CNH Industrial Capital originations increased in the second quarter as lower sales at the parent company and higher delinquencies offset higher demand and loan yields.
STATE OF PLAY:
CNH Industrial Capital’s retail originations grew in the second quarter thanks, in part, to higher demand and loan yields in North America, but they became offset by rising delinquencies, especially in South America, Oddone Incisa, chief financial officer at parent CNH Industrial, said during the company’s Q2 earnings call today.
“We continue to feel confident in the quality of our credit portfolio globally, and delinquency rates are better than in previous industrial downturns,” he said.
While CNH Industrial Capital experienced Q2 growth, a decline in agriculture and construction sales led CNH to lower its full-year forecast to a 15% to 20% decline for both segments. Previous projections hovered around a 10% decline, Gerritt Marx, new chief executive of the parent company, said during the earnings call.
BY THE NUMBERS:
CNH Industrial Capital increased its originations and outstandings in Q2 despite softer industrial sales at CNH Industrial on a year-over-year basis, resulting in lower guidance for agriculture sales and resulting in projected declines in construction sales persisting, according to CNH Industrial’s earnings presentation today.
In the Q2 earnings presentation, CNH Industrial Capital reported:
- Originations of $2.9 billion, up 3.6% YoY;
- A managed portfolio of $28.5 billion, up 9.6% YoY;
- Net income of $91 million, down 3.2% YoY; and
- Delinquencies more than 30 days past due rose 80 basis points (bps) quarter over quarter and 70 bps YoY to 2.5%.
Sales figures included:
- Global industrial sales of $4.8 billion, down 19.3% YoY;
- Global agriculture sales of $3.9 billion, down 20% YoY; and
- Global construction sales of $890 million, down 16.4% YoY.
THE BOTTOM LINE:
CNH Industrial plans to reduce global agriculture dealer inventory by more than $1 billion by yearend, in conjunction with a 25% production cut in its agriculture segment and a 20% production cut in its construction segment, Marx said.
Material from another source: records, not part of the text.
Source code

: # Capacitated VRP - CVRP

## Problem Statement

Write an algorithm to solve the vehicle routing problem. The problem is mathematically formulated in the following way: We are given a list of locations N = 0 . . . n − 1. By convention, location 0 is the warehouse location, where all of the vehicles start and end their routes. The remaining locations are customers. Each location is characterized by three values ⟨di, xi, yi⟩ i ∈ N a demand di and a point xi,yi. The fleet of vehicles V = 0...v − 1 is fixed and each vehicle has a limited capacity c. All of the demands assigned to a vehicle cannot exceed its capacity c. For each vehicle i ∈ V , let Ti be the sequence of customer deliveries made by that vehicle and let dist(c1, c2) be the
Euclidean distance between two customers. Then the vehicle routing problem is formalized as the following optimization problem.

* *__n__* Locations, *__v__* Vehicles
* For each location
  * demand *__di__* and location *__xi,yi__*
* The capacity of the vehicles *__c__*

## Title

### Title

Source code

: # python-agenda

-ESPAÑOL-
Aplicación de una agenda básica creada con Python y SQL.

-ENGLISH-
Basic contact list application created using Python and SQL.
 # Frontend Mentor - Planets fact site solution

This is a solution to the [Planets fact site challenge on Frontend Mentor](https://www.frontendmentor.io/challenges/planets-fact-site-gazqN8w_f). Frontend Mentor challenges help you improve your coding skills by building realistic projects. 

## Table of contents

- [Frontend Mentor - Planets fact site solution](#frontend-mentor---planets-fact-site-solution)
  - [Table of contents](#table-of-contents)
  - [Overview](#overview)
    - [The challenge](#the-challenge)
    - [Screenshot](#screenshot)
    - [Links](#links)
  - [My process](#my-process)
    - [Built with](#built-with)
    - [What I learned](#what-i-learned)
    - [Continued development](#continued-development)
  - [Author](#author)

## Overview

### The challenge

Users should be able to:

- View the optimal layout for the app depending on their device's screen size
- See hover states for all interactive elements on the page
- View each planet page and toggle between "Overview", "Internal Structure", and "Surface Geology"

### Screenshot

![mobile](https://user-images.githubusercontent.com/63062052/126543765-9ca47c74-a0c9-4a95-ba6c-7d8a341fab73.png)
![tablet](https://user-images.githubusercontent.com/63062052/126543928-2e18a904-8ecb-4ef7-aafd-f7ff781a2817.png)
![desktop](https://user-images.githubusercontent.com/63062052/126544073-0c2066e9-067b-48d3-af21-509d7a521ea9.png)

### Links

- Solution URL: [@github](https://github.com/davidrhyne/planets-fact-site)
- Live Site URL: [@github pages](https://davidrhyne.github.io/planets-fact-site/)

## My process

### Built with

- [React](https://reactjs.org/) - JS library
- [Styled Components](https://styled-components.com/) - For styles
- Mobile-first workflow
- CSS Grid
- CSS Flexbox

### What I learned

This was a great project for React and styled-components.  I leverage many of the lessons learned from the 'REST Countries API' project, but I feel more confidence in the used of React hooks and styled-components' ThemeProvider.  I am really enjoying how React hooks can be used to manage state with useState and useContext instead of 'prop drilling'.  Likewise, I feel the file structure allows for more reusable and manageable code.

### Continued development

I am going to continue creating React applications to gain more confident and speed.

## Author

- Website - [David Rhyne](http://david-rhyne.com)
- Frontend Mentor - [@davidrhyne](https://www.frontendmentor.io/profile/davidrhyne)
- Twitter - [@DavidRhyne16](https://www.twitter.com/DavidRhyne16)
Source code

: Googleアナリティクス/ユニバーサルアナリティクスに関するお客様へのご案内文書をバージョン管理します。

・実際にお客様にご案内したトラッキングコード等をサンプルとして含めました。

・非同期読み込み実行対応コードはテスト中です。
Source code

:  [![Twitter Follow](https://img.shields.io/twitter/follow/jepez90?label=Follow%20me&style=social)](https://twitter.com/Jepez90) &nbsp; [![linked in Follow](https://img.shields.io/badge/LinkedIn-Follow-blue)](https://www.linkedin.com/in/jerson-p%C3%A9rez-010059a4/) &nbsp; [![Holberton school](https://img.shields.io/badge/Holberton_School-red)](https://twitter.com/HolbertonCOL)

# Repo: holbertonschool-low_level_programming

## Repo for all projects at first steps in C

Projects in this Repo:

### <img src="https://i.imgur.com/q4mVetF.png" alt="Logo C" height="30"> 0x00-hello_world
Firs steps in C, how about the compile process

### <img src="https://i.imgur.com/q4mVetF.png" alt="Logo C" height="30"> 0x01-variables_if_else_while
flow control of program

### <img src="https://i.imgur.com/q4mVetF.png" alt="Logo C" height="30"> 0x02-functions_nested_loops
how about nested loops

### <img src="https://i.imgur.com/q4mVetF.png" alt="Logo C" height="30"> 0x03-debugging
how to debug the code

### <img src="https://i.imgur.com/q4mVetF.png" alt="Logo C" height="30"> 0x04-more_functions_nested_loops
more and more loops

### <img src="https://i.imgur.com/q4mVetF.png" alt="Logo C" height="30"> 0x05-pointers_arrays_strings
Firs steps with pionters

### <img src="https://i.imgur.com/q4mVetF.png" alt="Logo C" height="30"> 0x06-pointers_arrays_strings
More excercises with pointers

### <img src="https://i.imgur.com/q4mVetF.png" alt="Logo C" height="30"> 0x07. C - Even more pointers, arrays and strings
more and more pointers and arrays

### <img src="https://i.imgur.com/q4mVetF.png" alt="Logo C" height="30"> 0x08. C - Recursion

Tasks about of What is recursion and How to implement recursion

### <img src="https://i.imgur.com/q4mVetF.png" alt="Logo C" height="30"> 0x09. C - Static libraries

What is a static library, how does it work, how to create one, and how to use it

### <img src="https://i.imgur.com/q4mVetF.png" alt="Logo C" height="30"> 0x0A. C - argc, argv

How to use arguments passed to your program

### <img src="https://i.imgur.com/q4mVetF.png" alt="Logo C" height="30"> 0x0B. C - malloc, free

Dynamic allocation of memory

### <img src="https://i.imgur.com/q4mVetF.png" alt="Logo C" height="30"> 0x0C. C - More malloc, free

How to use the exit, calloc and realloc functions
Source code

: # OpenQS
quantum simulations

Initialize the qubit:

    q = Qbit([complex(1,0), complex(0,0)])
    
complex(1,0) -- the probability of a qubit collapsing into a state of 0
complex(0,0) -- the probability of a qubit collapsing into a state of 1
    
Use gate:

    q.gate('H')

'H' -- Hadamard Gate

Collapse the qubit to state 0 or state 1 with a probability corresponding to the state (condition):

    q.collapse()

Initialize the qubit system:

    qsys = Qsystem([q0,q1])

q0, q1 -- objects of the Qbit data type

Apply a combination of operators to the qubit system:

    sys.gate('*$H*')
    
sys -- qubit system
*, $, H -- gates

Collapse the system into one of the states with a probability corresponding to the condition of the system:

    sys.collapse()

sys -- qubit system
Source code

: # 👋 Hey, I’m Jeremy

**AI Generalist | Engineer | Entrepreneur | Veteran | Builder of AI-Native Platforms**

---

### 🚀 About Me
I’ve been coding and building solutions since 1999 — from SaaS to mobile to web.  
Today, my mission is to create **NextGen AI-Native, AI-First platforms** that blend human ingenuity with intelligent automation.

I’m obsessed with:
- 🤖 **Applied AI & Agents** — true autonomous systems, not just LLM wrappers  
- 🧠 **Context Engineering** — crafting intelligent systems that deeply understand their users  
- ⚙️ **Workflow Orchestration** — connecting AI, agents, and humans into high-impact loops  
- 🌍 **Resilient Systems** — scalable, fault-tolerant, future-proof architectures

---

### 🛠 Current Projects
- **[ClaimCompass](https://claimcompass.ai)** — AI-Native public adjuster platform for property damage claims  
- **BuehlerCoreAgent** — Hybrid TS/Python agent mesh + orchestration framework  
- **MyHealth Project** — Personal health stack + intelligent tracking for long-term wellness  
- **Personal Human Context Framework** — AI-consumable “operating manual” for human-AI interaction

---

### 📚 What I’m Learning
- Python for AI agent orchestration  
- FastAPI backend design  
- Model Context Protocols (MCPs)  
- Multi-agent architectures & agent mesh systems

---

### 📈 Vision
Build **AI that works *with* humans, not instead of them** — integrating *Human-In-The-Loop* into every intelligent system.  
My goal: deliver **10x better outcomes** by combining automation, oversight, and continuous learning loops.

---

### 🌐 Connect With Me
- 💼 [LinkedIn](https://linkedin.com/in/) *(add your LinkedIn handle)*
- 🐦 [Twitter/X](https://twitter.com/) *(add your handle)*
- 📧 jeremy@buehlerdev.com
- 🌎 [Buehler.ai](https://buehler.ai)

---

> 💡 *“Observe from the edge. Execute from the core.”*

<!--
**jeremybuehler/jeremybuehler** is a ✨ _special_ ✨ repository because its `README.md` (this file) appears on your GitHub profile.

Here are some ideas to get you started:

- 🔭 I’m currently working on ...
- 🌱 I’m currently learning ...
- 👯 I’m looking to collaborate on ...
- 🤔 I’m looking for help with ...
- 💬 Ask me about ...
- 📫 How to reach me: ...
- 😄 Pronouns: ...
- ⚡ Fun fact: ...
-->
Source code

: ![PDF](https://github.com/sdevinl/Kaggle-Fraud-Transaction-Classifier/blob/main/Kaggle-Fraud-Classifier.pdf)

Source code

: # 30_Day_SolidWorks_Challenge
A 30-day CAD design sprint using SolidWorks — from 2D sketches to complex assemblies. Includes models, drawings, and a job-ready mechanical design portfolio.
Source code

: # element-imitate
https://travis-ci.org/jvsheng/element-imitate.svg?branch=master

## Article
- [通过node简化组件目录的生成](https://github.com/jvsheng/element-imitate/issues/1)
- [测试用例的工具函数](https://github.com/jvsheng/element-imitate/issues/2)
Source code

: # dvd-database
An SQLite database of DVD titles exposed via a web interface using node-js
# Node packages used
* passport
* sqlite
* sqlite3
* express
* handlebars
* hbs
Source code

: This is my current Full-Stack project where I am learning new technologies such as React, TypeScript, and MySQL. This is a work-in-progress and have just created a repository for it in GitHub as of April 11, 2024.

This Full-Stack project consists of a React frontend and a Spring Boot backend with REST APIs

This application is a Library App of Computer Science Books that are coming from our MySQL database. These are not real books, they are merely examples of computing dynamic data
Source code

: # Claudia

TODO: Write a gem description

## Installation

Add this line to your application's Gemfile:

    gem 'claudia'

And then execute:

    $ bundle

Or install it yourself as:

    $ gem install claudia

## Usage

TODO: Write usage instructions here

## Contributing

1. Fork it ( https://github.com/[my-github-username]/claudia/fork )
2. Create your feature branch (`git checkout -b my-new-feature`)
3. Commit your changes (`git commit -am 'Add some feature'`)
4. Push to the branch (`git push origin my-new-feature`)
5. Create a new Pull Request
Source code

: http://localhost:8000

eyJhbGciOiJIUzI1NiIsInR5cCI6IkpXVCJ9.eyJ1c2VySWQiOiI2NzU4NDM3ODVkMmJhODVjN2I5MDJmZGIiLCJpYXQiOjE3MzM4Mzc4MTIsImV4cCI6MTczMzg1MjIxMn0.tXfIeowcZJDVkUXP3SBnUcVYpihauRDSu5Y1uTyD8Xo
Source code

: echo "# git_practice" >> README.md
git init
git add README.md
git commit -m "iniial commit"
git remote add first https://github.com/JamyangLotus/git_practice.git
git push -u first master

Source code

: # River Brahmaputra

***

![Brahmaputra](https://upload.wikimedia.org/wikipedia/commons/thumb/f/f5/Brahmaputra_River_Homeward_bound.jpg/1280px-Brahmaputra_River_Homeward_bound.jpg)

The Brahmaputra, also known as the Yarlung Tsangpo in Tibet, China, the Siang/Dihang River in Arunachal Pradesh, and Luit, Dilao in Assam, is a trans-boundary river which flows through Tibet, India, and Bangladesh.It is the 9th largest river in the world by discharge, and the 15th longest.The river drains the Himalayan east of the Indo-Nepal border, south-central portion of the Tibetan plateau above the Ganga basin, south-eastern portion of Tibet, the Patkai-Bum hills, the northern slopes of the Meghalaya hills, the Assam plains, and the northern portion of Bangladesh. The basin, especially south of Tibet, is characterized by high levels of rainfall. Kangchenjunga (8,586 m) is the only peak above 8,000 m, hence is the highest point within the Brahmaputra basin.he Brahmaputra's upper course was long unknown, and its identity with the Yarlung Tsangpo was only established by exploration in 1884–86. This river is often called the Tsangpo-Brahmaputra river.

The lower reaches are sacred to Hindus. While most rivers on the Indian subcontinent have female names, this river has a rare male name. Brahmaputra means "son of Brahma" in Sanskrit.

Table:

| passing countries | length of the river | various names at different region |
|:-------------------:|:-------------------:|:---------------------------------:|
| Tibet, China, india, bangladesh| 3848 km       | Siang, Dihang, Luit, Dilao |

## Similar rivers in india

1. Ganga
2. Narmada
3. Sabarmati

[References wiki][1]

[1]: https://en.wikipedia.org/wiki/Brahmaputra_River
“On the construction side, most notably, that is because of the weakness in the U.S. residential sector, while the base infrastructure construction is obviously continuing to go reasonably well,” he said. “We have taken them down slightly earlier than the others, and we keep traveling on a very careful level of production there to continue lowering our dealer inventory globally.”
The company still sees “about $1 billion-plus” in agriculture segment dealer inventory to be reduced ahead of 2025, Marx said.
CNH also announced the formation of a Global Leadership Team designed to improve the company’s global operations in agriculture and construction, according to a July 29 company release. Marx discussed the team during the earnings call.
“While there’s a lot going on at CNH right now, we will not take our focus off delivering results in this challenging market environment,” he said. “Our global leadership team was announced on Monday this week, builds on way more than 100 years of combined experience in our industry and is empowered to carry out faster and more effective delivery of the strategic priorities for profitable long-term growth with a simplified matrix structure and clearer accountabilities.”
Shares of CNH Industrial N.V. (NYSE: CNH) dropped 4.72% or $0.48 to $10.65 as of market close today. CNH Industrial has a market capitalization of $12.79 billion.